Start of STUDY TEXT

Thursday, December 15, 2011

Richard Sparks on the beauty of earlier tuning systems

Yes dear friends, we need more people blogging about classical music and especially our art of choral music, won't you enter in? Well one brilliant fellow who has been at it quite awhile is Richard Sparks, a most awesome musician with an amazing amount of musical experience all across the globe. Richard's blog is titled "Richard Sparks- Music, Conducting, Choirs". Well that's straight and to the point, no mention of Saint Olaf lutefisk dinners, wookies, or retrograde hemiolas- I say keep it that way, don't distract the readers, eh? You can read Richard's wonderful posts here:

http://richardsparks1.blogspot.com/




What made me want to reference this currently is that Richard blogged a few days ago about the NCCO conference (which my blog dissected completely via 3,122 posts and which I am still recuperating from via really cheap wine from Trader Joe's) and he mentioned something which I totally missed and which I now feel stupid about (especially since I studied under Ben Johnston for awhile- a master of tuning systems)--namely the tuning options in early music, including the Bach which Helmuth Rilling conducted at NCCO. Richard is not critical of Rilling, he simply points out the options available and so on and it is great reading. And just earlier tonight via email he elaborated even more to me- I am hoping he will add those elaborations to his blog soon. So keep an eye out for that as you check back on on his blog.

End of STUDY TEXT
Start of DATA RECORDS

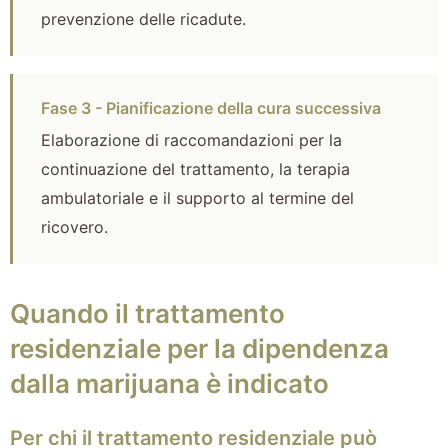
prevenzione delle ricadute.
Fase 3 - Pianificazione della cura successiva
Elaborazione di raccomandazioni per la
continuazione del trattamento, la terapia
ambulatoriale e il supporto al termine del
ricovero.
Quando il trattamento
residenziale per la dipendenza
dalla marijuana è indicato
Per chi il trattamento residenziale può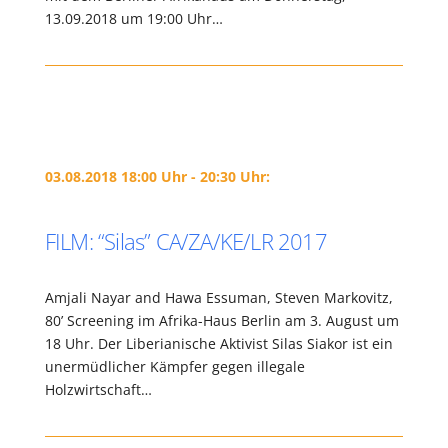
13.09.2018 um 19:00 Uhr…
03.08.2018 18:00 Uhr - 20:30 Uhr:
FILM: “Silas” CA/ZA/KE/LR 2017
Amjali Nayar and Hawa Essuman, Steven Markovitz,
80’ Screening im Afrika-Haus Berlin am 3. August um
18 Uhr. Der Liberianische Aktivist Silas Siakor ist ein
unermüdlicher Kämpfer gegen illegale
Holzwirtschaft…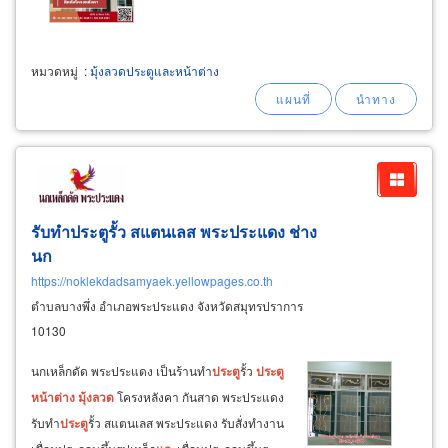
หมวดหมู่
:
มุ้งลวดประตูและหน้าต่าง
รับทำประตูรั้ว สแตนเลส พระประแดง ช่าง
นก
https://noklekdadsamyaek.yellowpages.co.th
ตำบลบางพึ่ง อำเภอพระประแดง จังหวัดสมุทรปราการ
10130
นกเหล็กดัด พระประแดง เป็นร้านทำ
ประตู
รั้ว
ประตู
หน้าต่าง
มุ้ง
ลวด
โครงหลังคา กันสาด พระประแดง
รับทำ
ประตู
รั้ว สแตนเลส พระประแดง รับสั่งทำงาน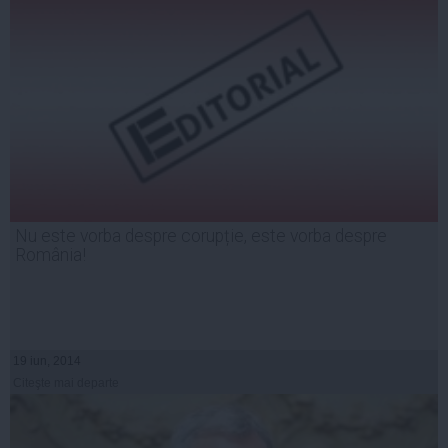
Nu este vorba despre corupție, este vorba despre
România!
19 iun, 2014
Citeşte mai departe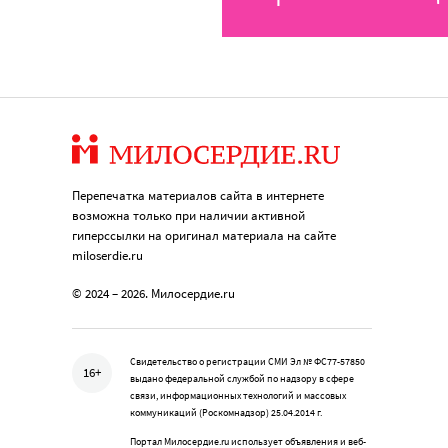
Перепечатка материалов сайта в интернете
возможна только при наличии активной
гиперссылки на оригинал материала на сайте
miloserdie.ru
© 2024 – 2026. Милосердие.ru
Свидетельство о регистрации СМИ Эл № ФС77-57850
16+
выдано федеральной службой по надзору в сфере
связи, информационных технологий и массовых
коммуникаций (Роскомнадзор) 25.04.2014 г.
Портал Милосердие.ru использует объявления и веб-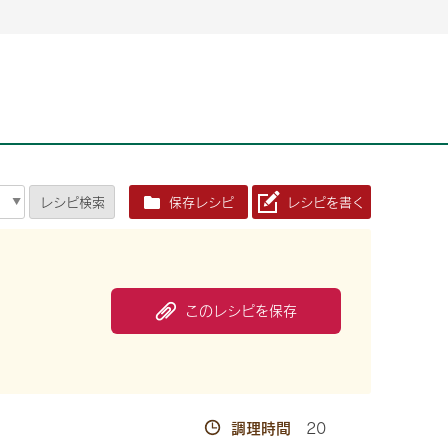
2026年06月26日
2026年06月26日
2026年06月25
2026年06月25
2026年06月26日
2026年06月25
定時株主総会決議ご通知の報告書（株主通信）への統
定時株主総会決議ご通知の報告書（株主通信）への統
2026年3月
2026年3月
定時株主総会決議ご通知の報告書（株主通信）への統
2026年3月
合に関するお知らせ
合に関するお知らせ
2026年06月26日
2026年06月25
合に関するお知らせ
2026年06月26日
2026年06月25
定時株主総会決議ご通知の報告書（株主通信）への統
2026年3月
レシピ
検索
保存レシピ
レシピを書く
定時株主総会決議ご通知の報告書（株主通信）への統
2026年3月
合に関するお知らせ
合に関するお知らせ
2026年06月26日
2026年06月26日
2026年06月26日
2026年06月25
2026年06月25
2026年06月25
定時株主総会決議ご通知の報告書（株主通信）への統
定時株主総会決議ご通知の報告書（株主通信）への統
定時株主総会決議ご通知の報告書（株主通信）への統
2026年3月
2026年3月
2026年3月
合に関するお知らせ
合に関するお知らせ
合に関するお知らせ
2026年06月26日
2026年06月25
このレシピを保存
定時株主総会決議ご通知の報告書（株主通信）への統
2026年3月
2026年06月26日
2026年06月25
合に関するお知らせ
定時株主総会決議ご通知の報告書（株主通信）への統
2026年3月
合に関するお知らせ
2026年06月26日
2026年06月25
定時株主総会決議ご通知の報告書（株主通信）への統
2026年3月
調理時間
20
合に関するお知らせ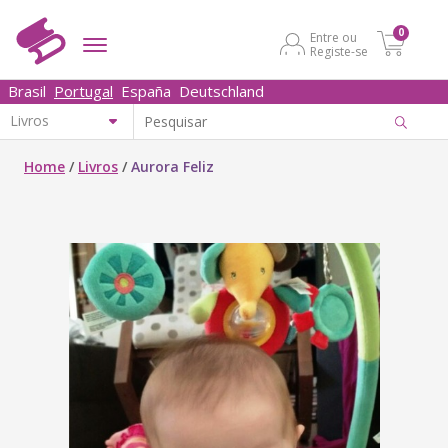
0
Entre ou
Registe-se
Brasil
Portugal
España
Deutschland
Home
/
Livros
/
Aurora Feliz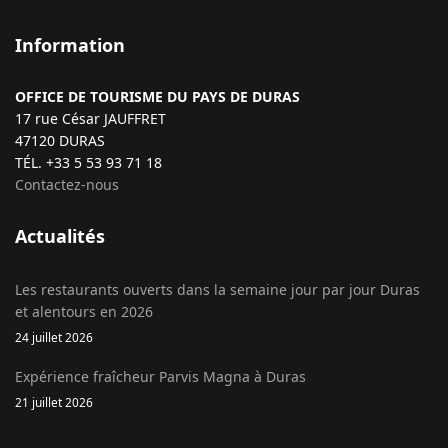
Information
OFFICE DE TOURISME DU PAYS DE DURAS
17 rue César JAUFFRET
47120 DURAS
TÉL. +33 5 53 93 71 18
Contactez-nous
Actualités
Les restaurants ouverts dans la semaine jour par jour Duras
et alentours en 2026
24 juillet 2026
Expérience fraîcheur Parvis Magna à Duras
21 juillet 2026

End of DATA RECORDS
Start of DATA RECORDS

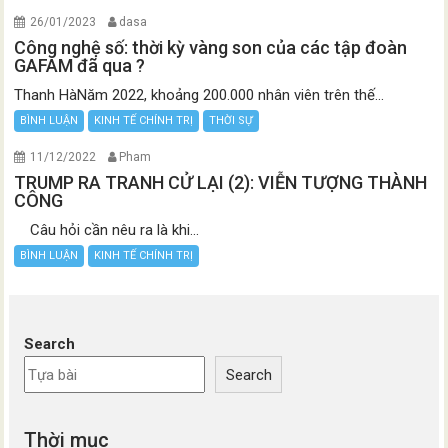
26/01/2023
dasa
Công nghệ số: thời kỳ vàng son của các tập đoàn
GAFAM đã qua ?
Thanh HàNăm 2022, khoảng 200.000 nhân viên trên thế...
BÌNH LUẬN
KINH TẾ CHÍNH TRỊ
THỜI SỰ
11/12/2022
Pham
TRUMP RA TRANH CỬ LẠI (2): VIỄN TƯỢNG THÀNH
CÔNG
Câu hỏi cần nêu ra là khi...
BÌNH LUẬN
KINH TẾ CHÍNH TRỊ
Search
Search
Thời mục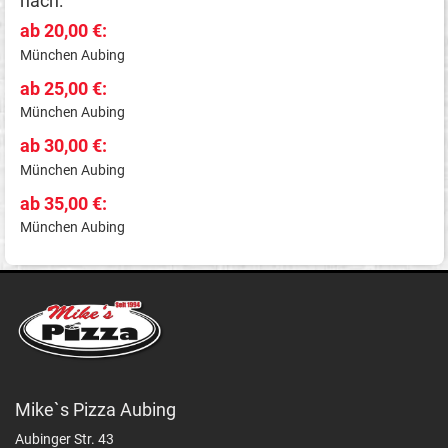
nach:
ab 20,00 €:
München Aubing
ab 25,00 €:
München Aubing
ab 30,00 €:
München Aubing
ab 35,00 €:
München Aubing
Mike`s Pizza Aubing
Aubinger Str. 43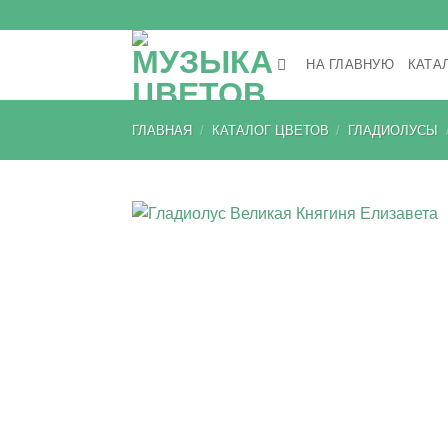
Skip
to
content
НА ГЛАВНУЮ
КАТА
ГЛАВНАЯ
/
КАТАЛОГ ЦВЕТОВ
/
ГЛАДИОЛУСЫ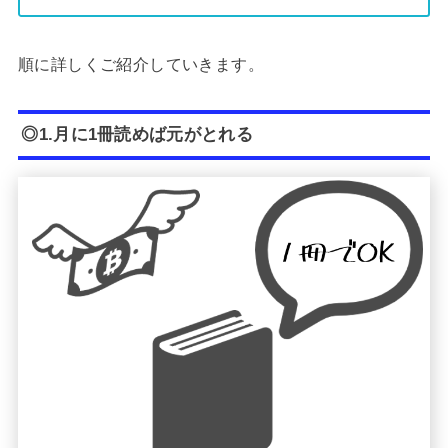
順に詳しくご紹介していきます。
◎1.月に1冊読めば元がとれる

End of DATA RECORDS

● PROMPT 1
Write out the stretch of the blog post about Richard Sparks from "http://richardsparks1.blogspot.com/" through "on his blog.".
● PROMPT 2
According to the blog post about Richard Sparks, who conducted the Bach at the NCCO conference?
● PROMPT 3
Carry on the blog post about Richard Sparks from the point where it stops.

● TASK OUTPUT 1
http://richardsparks1.blogspot.com/




What made me want to reference this currently is that Richard blogged a few days ago about the NCCO conference (which my blog dissected completely via 3,122 posts and which I am still recuperating from via really cheap wine from Trader Joe's) and he mentioned something which I totally missed and which I now feel stupid about (especially since I studied under Ben Johnston for awhile- a master of tuning systems)--namely the tuning options in early music, including the Bach which Helmuth Rilling conducted at NCCO. Richard is not critical of Rilling, he simply points out the options available and so on and it is great reading. And just earlier tonight via email he elaborated even more to me- I am hoping he will add those elaborations to his blog soon. So keep an eye out for that as you check back on on his blog.

● TASK OUTPUT 2
Helmuth Rilling

● TASK OUTPUT 3
Richard now teaches at the University of North Texas alongside Jerry McCoy. UNT is a leader in live streaming their choral concerts. The live stream info can be found here:

http://recording.music.unt.edu/index.php/live

Also, Richard's Collegium performances, whose broadcasts are not as restricted (under copyright law), can be found on YouTube here:

http://www.youtube.com/user/untrecserv

It's amazing the amount of resources we have today that us old folks didn't have "back in the day". Hmmm...I still have my eight year old sort of believing I grew up with dinosaurs. And heck, he doesn't even really know what a videocassette tape was/is, or for that matter a vinyl LP, blah blah, blah.

Anyway, here is some of what Richard wrote about Bach and some tuning ideas (yes, my immediate thought was too many choirs rehearsing with a piano present-- with the piano's percussive, uber high major thirds overwhelming the ear!). But to read the entire Sparks blog on this subject please go here


And now excerpts from Richard:

"I was able to attend the NCCO (National Collegiate Choral Organization) conference in Colorado Springs in early November.

It was a marvelous conference with both excellent concerts/choirs and sessions.

Helmuth Rilling was the headliner, working with James Kim's excellent CSU Chamber Choir. Everyone knows Rilling's work, of course, from his Gächinger Kantorei and Bach-Collegium Stuttgart and his work since 1970 with the Oregon Bach Festival.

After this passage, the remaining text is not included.